*DESCRIPTION OF THE TASK*
Exactly as written, print out each entry in the data, with no pictures.

Dataset entries:
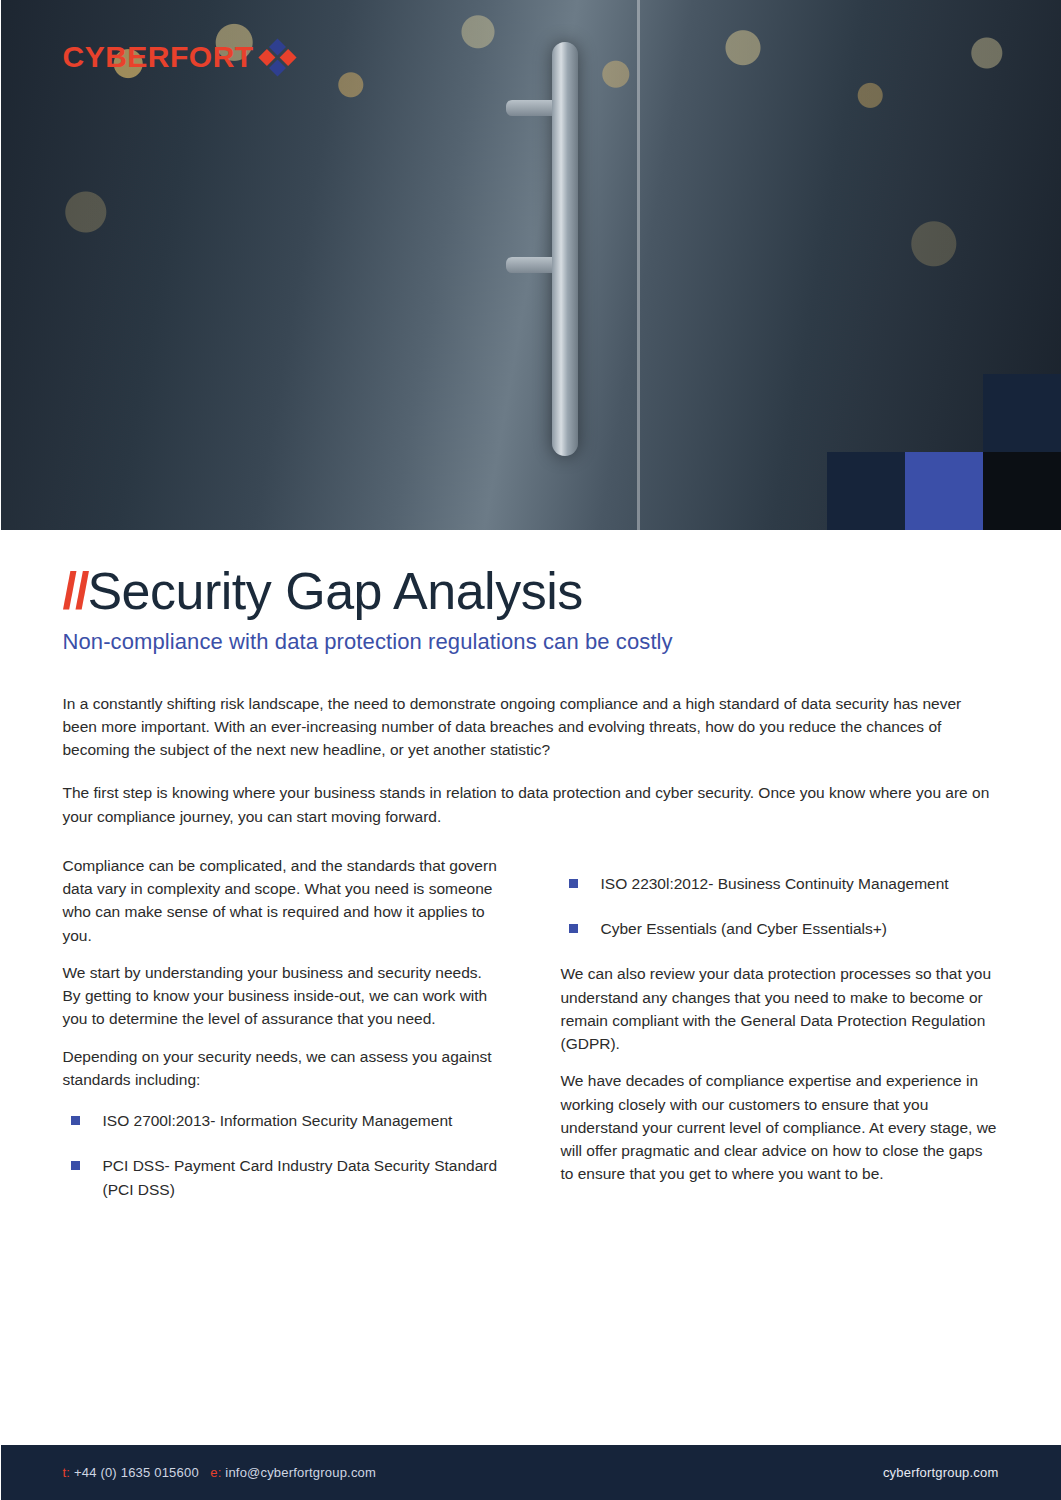CYBERFORT
//Security Gap Analysis
Non-compliance with data protection regulations can be costly
In a constantly shifting risk landscape, the need to demonstrate ongoing compliance and a high standard of data security has never been more important. With an ever-increasing number of data breaches and evolving threats, how do you reduce the chances of becoming the subject of the next new headline, or yet another statistic?
The first step is knowing where your business stands in relation to data protection and cyber security. Once you know where you are on your compliance journey, you can start moving forward.
Compliance can be complicated, and the standards that govern data vary in complexity and scope. What you need is someone who can make sense of what is required and how it applies to you.
We start by understanding your business and security needs. By getting to know your business inside-out, we can work with you to determine the level of assurance that you need.
Depending on your security needs, we can assess you against standards including:
ISO 2700l:2013- Information Security Management
PCI DSS- Payment Card Industry Data Security Standard (PCI DSS)
ISO 2230l:2012- Business Continuity Management
Cyber Essentials (and Cyber Essentials+)
We can also review your data protection processes so that you understand any changes that you need to make to become or remain compliant with the General Data Protection Regulation (GDPR).
We have decades of compliance expertise and experience in working closely with our customers to ensure that you understand your current level of compliance. At every stage, we will offer pragmatic and clear advice on how to close the gaps to ensure that you get to where you want to be.
t: +44 (0) 1635 015600 e: info@cyberfortgroup.com
cyberfortgroup.com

*OUTPUT*
CYBERFORT
//Security Gap Analysis
Non-compliance with data protection regulations can be costly
In a constantly shifting risk landscape, the need to demonstrate ongoing compliance and a high standard of data security has never been more important. With an ever-increasing number of data breaches and evolving threats, how do you reduce the chances of becoming the subject of the next new headline, or yet another statistic?
The first step is knowing where your business stands in relation to data protection and cyber security. Once you know where you are on your compliance journey, you can start moving forward.
Compliance can be complicated, and the standards that govern data vary in complexity and scope. What you need is someone who can make sense of what is required and how it applies to you.
We start by understanding your business and security needs. By getting to know your business inside-out, we can work with you to determine the level of assurance that you need.
Depending on your security needs, we can assess you against standards including:
ISO 2700l:2013- Information Security Management
PCI DSS- Payment Card Industry Data Security Standard (PCI DSS)
ISO 2230l:2012- Business Continuity Management
Cyber Essentials (and Cyber Essentials+)
We can also review your data protection processes so that you understand any changes that you need to make to become or remain compliant with the General Data Protection Regulation (GDPR).
We have decades of compliance expertise and experience in working closely with our customers to ensure that you understand your current level of compliance. At every stage, we will offer pragmatic and clear advice on how to close the gaps to ensure that you get to where you want to be.
t: +44 (0) 1635 015600 e: info@cyberfortgroup.com
cyberfortgroup.com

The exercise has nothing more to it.